Patients with IGCM should be initiated on standard GDMT, as indicated for heart failure, and up-titrated as tolerated. Patients presenting with ventricular tachyarrhythmias and those with an ejection fraction <35% despite 3 to 6 months of GDMT, should be considered for ICD implantation, as was the case of our patient [22]. Immunosuppressive therapy plays an integral role in the management of patients with IGCM. In a multi-center IGCM study, a significant improvement in survival was reported with the use of combination immunotherapy consisting of cyclosporine, azathioprine, and corticosteroids [5]. Furthermore, Kandolin et al investigated the role of combination immunosuppression in 26 biopsy-proven IGCM patients and found that combined immunosuppression resulted in a transplant-free survival of 52% at 5 years, but patients were still susceptible to ventricular tachyarrhythmias [14]. Moreover, a prospective multicenter IGCM trial of immunosuppression including cyclosporine and steroids for acute, microscopically confirmed IGCM, showed that after 4 weeks of treatment, the degree of necrosis, cellular inflammation, and giant cells decreased (P=0.001) in serial endomyocardial biopsies [12]. Insufficient data is available to offer clear guidance on long-term immunosuppressive strategies for sustaining remission in IGCM. Nevertheless, current evidence leans toward maintaining immunosuppression using a combination of cyclosporine and azathioprine, with or, if possible, without a minimal dose of prednisone [14]. However, despite GDMT and combined immunosuppression, a significant number of patients with IGCM develop refractory heart failure and/or cardiogenic shock requiring mechanical support and heart transplantation [8].

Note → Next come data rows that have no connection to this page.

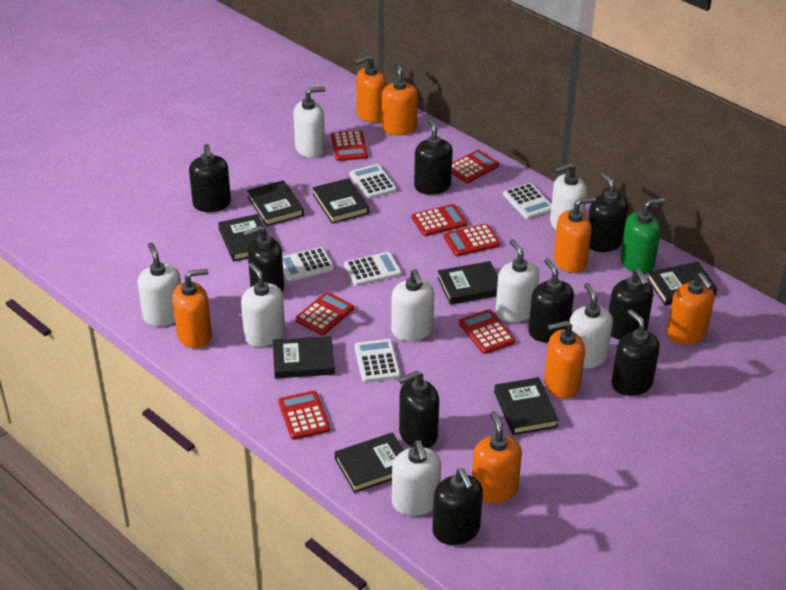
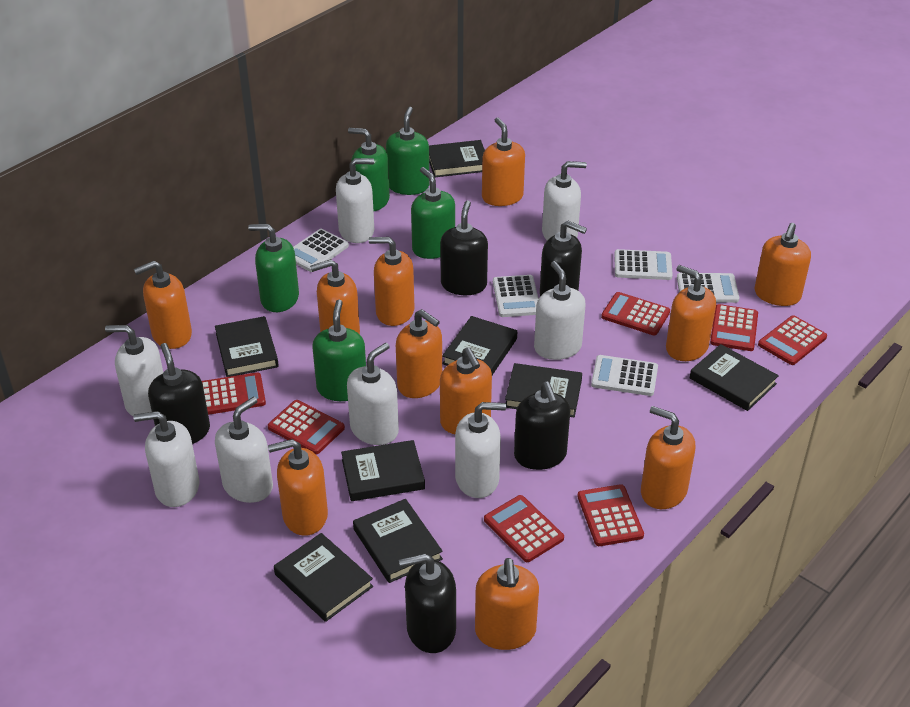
black soap dispenser: [189,144,231,212] [243,226,284,293] [398,371,439,448] [414,118,453,195] [432,468,483,545] [528,258,574,342] [589,173,628,252] [609,269,653,340] [611,309,660,396] = 9 -> [148,343,210,444] [399,553,456,653] [440,200,488,295] [514,382,570,470] [540,221,587,296] = 5
green soap dispenser: [620,198,665,274] = 1 -> [248,224,299,312] [313,300,366,401] [348,128,390,211] [386,107,430,195] [411,167,455,259] = 5
orange soap dispenser: [172,269,212,348] [355,55,386,123] [382,62,418,136] [472,411,522,503] [544,321,585,399] [554,197,596,273] [667,272,715,345] = 7 -> [134,261,192,349] [268,439,328,536] [310,259,360,335] [369,237,415,326] [396,309,442,398] [440,347,492,434] [475,558,539,650] [482,117,525,206] [641,406,695,509] [666,265,716,361] [754,223,811,306] = 11

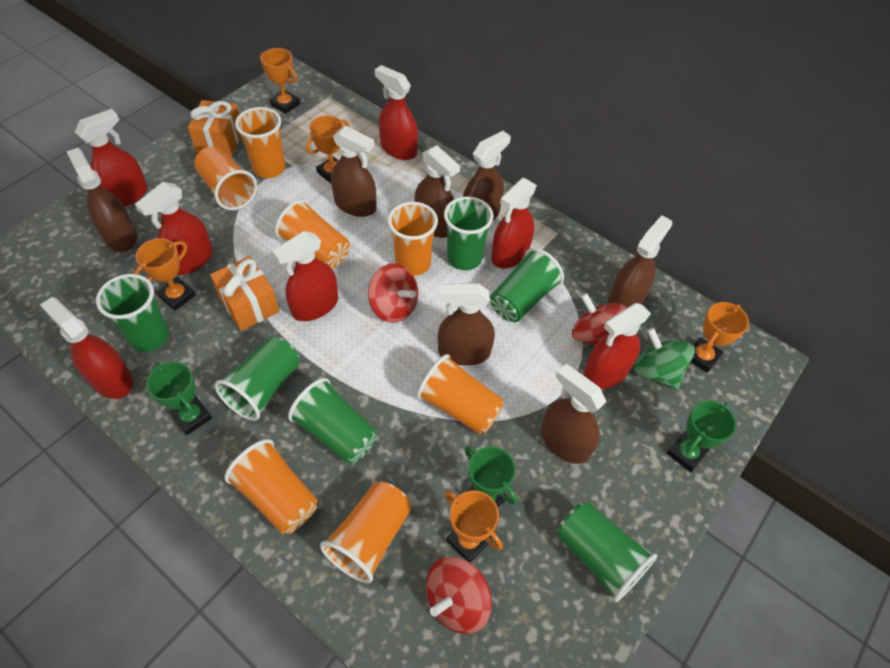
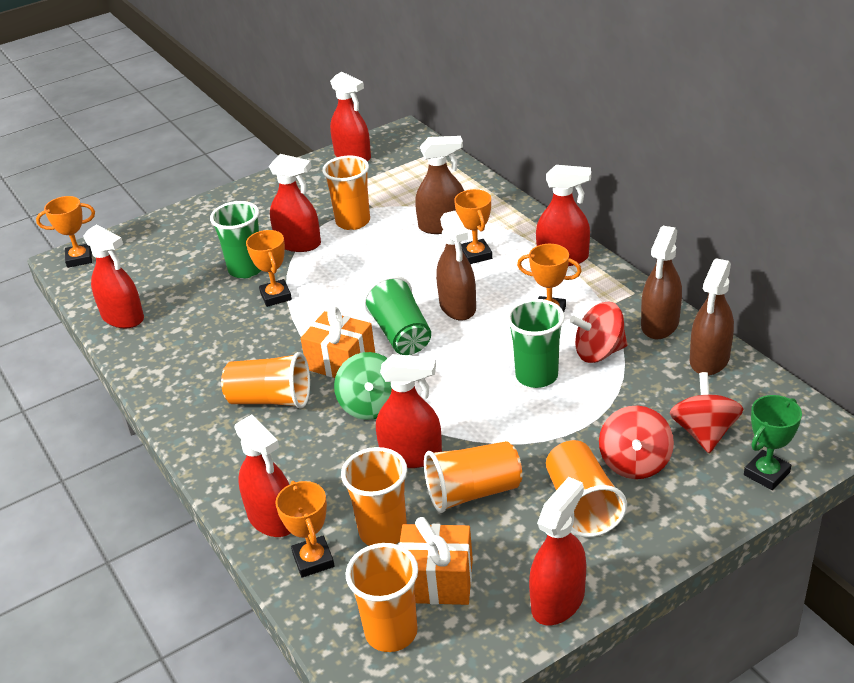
brown spray bottle: [66,148,137,252] [331,126,377,217] [415,146,460,238] [438,283,495,366] [463,131,511,220] [541,364,606,464] [608,215,672,308] = 7 -> [415,136,464,234] [436,211,476,321] [641,226,682,340] [690,258,734,376] = 4
green cup: [96,274,169,352] [215,337,300,421] [288,378,377,464] [444,196,493,270] [490,248,564,322] [557,502,657,602] = 6 -> [210,201,261,279] [363,276,431,355] [507,299,565,388] = 3
green trophy: [146,361,212,435] [465,446,517,507] [667,400,736,472] = 3 -> [744,395,802,490] = 1
orange cup: [194,146,257,211] [224,439,318,534] [235,107,285,178] [275,200,350,268] [320,482,411,583] [388,202,438,276] [417,354,504,434] = 7 -> [221,352,310,408] [322,155,370,230] [341,447,407,546] [346,543,418,652] [424,441,522,513] [546,440,627,537] = 6

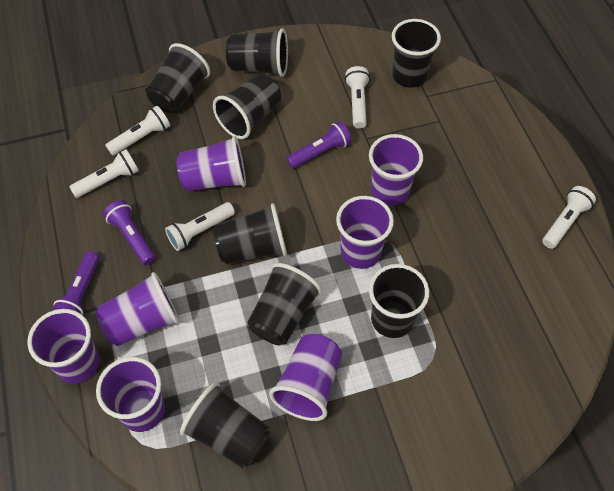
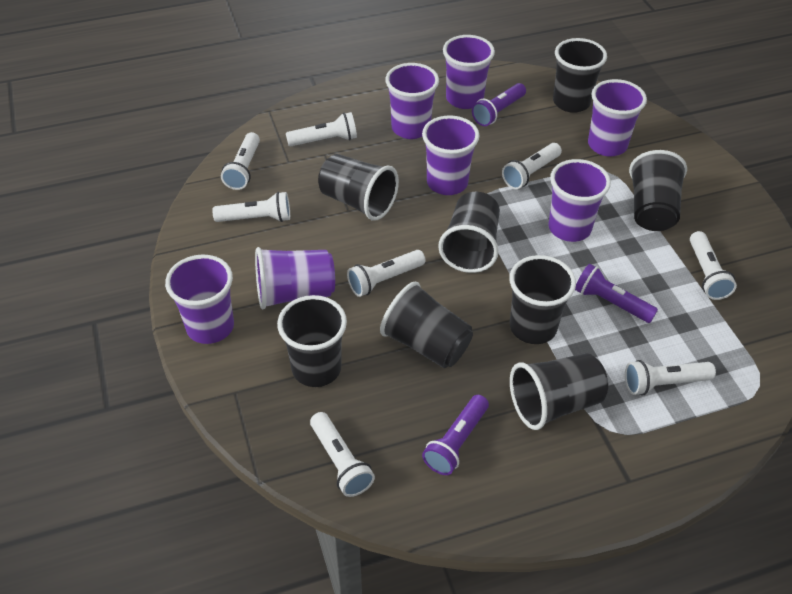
white flashlight: [70,149,139,198] [105,106,170,156] [165,202,235,251] [345,66,370,129] [542,186,596,249] = 5 -> [212,192,290,222] [221,132,260,190] [286,112,357,147] [310,412,375,497] [347,250,425,297] [502,143,562,189] [625,360,716,395] [690,231,737,300] = 8

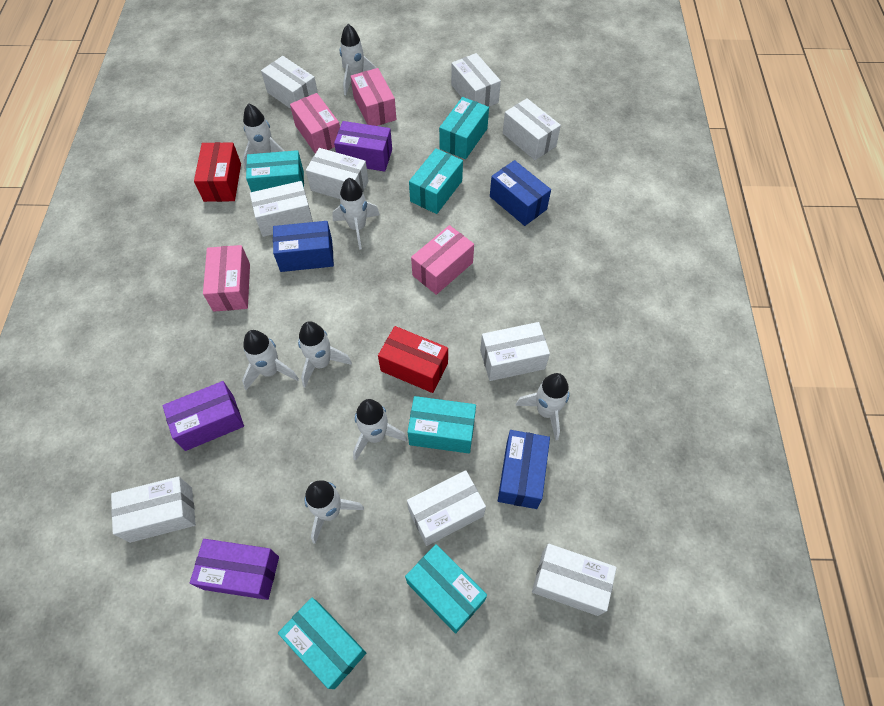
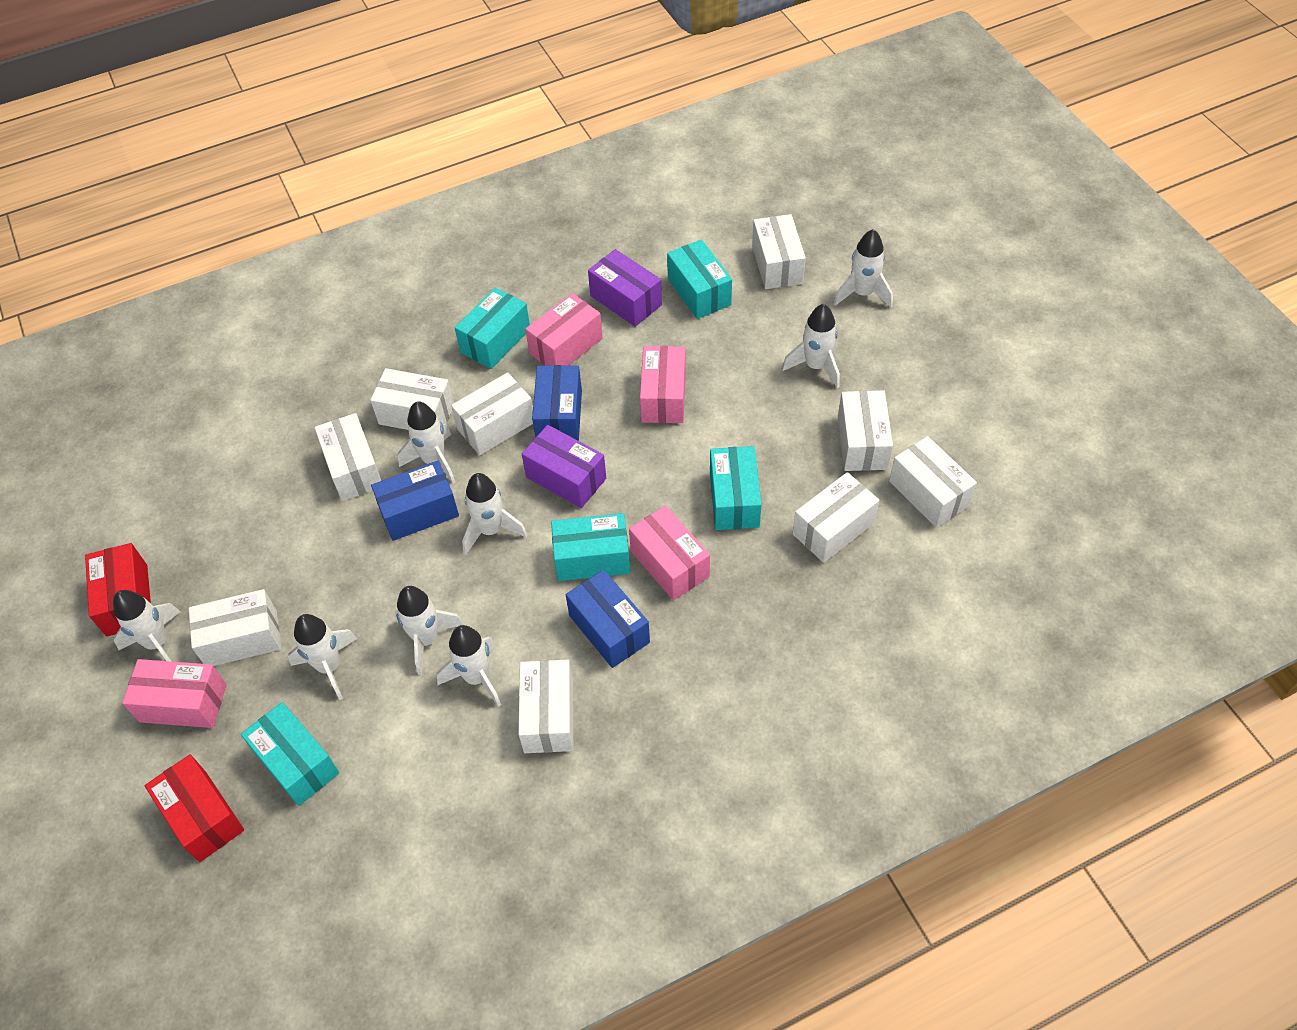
purple box: [163,381,244,451] [190,539,279,600] [334,121,392,171] = 3 -> [522,425,606,508] [588,249,662,327] = 2
turquoise box: [246,150,304,192] [278,597,366,689] [405,544,487,633] [408,396,476,453] [409,148,463,214] [439,97,489,159] = 6 -> [241,702,339,806] [454,287,530,369] [551,513,630,581] [667,239,732,319] [710,446,762,530] = 5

Finally, regarding follow-up of these patients to assess response to therapy, PET scanning has shown utility in characterizing myocarditis [13]. When performed with fluorine-18 fluorodeoxyglucose (FDG) it has the unique ability to depict metabolically active disease, and in this respect, in addition to CMR, it might provide complementary information on disease progression. While healthy tissue will show normal perfusion, inflamed myocardium shows decreased perfusion and increased 18F-FDG up-take. Activated leukocytes, especially macrophages, are known to express high levels of glucose transporters, which result in rapid accumulation of 18F-FDG at the site of inflammation [21]. Additionally, FDG-PET can be helpful in identifying lymph nodes as a target site for biopsy to rule out cardiac sarcoidosis, with which there can be substantial clinical overlap [22].

Conclusions

Because of the rarity and clinical heterogeneity of IGCM, its diagnosis can be challenging and can lead to a delayed or missed diagnosis. Rapidly deteriorating heart failure that is refractory to GDMT and associated with electrophysiological abnormalities, such as high-degree atrio-ventricular block and ventricular arrhythmias, should prompt clinicians to pursue an endomyocardial biopsy, which can aid in an early diagnosis of IGCM. Early evaluation of patients who present with features of fulminant acute myocarditis is crucial to facilitate workup for the possibility of a heart transplant or left-ventricular assistance device. While no concrete guidelines currently exist regarding the medical management of IGCM, all patients, especially those not candidates for transplant, should be initiated on combined immunosuppression. In summary, patients with IGCM require a comprehensive, multidisciplinary team to ensure thorough and effective care. However, despite medical therapy, it remains evident that without a transplant, most patients have a poor long-term prognosis and outcome.